● ТЕКСТ СТРАНИЦЫ:

Мы с железным конем…

Елена МЯЧИНА

Тракторная бригада К.Н. Харчевой. Антроповский район.
Тракторная бригада К.Н. Харчевой. Антроповский район.

Наверно, я все-таки несогласна с тем, что у войны не женское лицо. Это как у медали — две стороны, аверс и реверс, на одной —    “Наше дело правое, мы победим”, на другом, к примеру, “За отвагу”. Так и за лицом солдатским встает лицо его матери, жены, невесты — женское лицо.

…Листаю старые блокноты — много их накопилось за годы командировок, и жалею, что не часты в них воспоминания свидетелей войны. Газетчик вечно в погоне за текущим днем — зафиксировать, обозначить его реалии, да еще, дай Бог, чтобы это действительно были реалии, а не фантомы, витающие лишь над типографским оттиском. Казалось к тому же, что люди той войны и не уйдут никуда, всегда будут жить где-то рядом, сохраняя в памяти —    только востребуй, подыши на забытое зеркало — приметы военного быта, его события, чувства и картины. В шестидесятых годах, когда я начинала работать в молодежной газете, в наших деревнях можно было еще встретить много первых колхозных председателей, а постаравшись, разыскать раскулаченных и тех, кто их раскулачивал. Потом незаметно как-то оказалось, что это поколение ушло. Обойди десяток деревень — ни кулака, ни экспроприатора, ни единого живого участника огромной крестьянской драмы; отзвучали голоса, погребены на погостах и торжества, и обиды. А дети их, те, на кого война выпала, пока еще с нами, можно сесть рядом, вместе подышать на зеркало.

И еще немного о том, какое лицо у войны. С той стороны медали, где солдат, — там чеканный профиль, плакатная графика. С другой, с женской стороны, лицо прописано до веснушек. Что я в виду имею? Попросите старика-ветерана: Расскажите про 22 июня 41 года…” Он ответит: “В этот день фашистская Германия напала на нашу страну и началась Великая Отечественная война”. Задайте тот же самый вопрос его ровеснице. Там не будет формулировок из учебника. Там будет — сколько рассказчиц, столько вариантов! — ну что-то вроде: “День-то был жаркий, и я, помню, в первый раз одела ситцевое синее платье в белый горошек — материал мне подарила свекровь на свадьбу, а поженились мы только месяц назад…” И так далее — житейские коллизии, детали и подробности, живой драгоценный поток памяти, те самые теплые веснушки на женском лице войны.

Костромскую крестьянку война посадила на трактор. В деревне Глебово, где я на восьми сотках выполняю личную продовольственную программу, у меня есть несколько соседок-старух, все они бывшие трактористки. И я радуюсь — значит, можно надеяться, что копаются еще в грядках, кормят кур да коз и мои давние собеседницы, трактористки из Воронской МТС Судиславского района, рассказы которых о военных годах хранит блокнот 20-летней давности…

Итак, листаю старые блокноты…

…Говорят, что когда с церковной звонницы села Воронье сбросили колокола, далеко по округе в избах стекла звякнули. Храм отда ли под МТС. Стены прокоптились быстро, а утварь да иконы растащили еще раньше.

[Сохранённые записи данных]
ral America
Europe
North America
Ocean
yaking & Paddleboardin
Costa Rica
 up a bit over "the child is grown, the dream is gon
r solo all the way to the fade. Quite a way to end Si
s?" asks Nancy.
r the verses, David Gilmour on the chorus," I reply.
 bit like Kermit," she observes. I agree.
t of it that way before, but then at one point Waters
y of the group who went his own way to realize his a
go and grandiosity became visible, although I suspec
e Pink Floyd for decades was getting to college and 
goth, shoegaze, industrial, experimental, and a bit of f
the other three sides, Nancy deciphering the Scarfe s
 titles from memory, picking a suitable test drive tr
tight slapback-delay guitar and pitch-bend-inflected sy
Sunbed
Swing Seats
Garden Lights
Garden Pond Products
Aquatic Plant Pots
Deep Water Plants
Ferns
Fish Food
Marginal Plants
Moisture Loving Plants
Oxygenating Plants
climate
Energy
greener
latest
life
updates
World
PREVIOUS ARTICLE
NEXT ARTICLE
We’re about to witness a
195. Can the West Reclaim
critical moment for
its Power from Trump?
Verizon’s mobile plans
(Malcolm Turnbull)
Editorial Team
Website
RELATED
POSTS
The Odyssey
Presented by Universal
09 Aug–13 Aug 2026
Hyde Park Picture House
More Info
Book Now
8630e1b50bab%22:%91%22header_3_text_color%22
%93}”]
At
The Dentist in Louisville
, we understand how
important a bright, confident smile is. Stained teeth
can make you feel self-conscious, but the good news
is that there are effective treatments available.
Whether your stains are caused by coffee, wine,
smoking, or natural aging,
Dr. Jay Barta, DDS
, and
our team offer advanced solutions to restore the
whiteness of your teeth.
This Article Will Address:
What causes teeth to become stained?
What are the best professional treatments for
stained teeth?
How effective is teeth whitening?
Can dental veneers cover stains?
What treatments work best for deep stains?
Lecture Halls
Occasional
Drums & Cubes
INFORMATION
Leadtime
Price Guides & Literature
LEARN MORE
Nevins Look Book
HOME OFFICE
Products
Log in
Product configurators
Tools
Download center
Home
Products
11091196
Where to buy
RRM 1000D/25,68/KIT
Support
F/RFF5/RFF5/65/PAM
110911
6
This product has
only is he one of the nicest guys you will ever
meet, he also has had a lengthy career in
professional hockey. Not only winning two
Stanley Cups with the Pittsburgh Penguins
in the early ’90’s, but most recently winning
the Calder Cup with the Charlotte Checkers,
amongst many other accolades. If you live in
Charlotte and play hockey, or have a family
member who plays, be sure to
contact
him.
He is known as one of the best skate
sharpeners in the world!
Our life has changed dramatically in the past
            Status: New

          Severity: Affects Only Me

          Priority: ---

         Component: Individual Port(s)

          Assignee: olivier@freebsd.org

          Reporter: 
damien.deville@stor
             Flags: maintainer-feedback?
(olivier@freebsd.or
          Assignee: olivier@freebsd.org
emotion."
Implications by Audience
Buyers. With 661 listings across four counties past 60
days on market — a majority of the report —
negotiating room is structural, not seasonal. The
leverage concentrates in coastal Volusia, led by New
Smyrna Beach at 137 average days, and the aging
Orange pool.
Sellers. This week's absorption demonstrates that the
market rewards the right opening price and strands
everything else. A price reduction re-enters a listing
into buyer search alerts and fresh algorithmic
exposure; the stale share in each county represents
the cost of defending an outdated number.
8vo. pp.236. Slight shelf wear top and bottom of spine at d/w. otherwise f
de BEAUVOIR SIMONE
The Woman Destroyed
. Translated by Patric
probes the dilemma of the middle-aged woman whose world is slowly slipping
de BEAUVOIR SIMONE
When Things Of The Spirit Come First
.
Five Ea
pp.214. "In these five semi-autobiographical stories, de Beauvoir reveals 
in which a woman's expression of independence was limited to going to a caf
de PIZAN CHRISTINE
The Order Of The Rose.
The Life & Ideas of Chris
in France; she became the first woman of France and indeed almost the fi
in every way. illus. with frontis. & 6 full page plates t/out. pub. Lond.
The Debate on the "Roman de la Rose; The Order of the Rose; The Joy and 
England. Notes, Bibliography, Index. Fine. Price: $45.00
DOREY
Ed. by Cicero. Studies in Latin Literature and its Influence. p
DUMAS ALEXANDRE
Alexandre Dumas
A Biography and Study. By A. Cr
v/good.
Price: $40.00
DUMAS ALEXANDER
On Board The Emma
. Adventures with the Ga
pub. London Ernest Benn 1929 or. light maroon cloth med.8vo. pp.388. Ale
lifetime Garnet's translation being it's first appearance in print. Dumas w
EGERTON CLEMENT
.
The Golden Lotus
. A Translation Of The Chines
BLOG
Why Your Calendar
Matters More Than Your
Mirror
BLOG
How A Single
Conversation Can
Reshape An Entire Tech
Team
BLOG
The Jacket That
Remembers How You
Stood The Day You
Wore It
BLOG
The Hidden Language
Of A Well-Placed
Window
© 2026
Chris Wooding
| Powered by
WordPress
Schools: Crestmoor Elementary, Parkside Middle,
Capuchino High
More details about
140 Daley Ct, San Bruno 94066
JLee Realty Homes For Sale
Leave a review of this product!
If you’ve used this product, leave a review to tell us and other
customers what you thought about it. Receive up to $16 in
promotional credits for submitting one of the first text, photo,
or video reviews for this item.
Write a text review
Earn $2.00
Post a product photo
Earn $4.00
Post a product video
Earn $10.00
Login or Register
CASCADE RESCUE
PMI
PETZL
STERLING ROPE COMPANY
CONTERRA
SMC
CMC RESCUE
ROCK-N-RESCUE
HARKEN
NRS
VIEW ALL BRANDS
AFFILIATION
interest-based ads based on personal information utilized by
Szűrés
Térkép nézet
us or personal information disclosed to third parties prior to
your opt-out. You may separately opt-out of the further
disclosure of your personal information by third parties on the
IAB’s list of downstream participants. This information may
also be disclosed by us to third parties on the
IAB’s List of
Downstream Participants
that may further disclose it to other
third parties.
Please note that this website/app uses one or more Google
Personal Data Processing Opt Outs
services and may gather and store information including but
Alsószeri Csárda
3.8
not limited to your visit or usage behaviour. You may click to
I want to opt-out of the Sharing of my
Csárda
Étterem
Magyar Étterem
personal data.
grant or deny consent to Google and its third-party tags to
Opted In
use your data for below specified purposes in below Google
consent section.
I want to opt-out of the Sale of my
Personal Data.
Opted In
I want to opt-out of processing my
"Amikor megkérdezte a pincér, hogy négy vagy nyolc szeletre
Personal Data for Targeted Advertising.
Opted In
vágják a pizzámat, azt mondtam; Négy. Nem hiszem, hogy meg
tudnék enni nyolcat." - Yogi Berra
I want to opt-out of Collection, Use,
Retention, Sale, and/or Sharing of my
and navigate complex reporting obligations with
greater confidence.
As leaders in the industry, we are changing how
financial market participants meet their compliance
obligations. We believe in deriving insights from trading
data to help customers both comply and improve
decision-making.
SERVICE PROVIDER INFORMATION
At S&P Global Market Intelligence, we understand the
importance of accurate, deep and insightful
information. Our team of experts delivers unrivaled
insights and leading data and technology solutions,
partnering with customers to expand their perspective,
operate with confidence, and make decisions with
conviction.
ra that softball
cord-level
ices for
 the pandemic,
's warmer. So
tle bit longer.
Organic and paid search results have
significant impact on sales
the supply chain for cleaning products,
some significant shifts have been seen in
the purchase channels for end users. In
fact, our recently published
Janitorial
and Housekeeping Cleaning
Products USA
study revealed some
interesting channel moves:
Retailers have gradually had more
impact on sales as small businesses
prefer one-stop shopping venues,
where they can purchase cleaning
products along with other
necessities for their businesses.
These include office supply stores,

● СУТЬ ЗАДАНИЯ: Подхватите очерк о костромских трактористках военных лет и продолжите его сразу после последнего предложения.

● ОТВЕТ НА ЗАДАНИЕ:
Первые девушки-трактористки появились в Воронье в 37 году. У тех, у первых, это был свободный выбор. Говоря нынешним языком, профессия считалась престижной — проехать по селу на “СТЗ” для девушки тогда было все равно, что нынче прокатиться по той же улице на “Тойоте” или каком-нибудь “Джипе-чароки“.

Пашу Ангелину пропаганда делала национальной героиней, трактористы считались людьми непростыми, неплохо зарабатывали — трудодень у них был гарантированный. Про них показывали кино, пели по радио песни, помните: “Мы с железным конем все поля обойдем, соберем, и посеем, и вспашем…”?

Нюру Цветкову из колхоза “Смычка” на курсы трактористов председатель отпускать не хотел: “Лен расстилать надо, погодила бы ты, девка!” Нюра смолоду была неробкого десятка — с первой оказией отправилась к начальнику райзо. И своего добилась.

Вернулась в апреле с целой тракторной колонной — технику гнали из Костромы и ехали неделю: по булыжной дороге шипы на колесах быстро слабли, а потом кончилось горючее, три ночи грелись у костров, пока не привезли на безотказных лошадях бочки с керосином. Посевная 37 года была дождливая, затяжная, в полях буксовали. Особенно трудно было переправляться с сеялкой вброд через речки: мосты в те годы на трактора не рассчитывали.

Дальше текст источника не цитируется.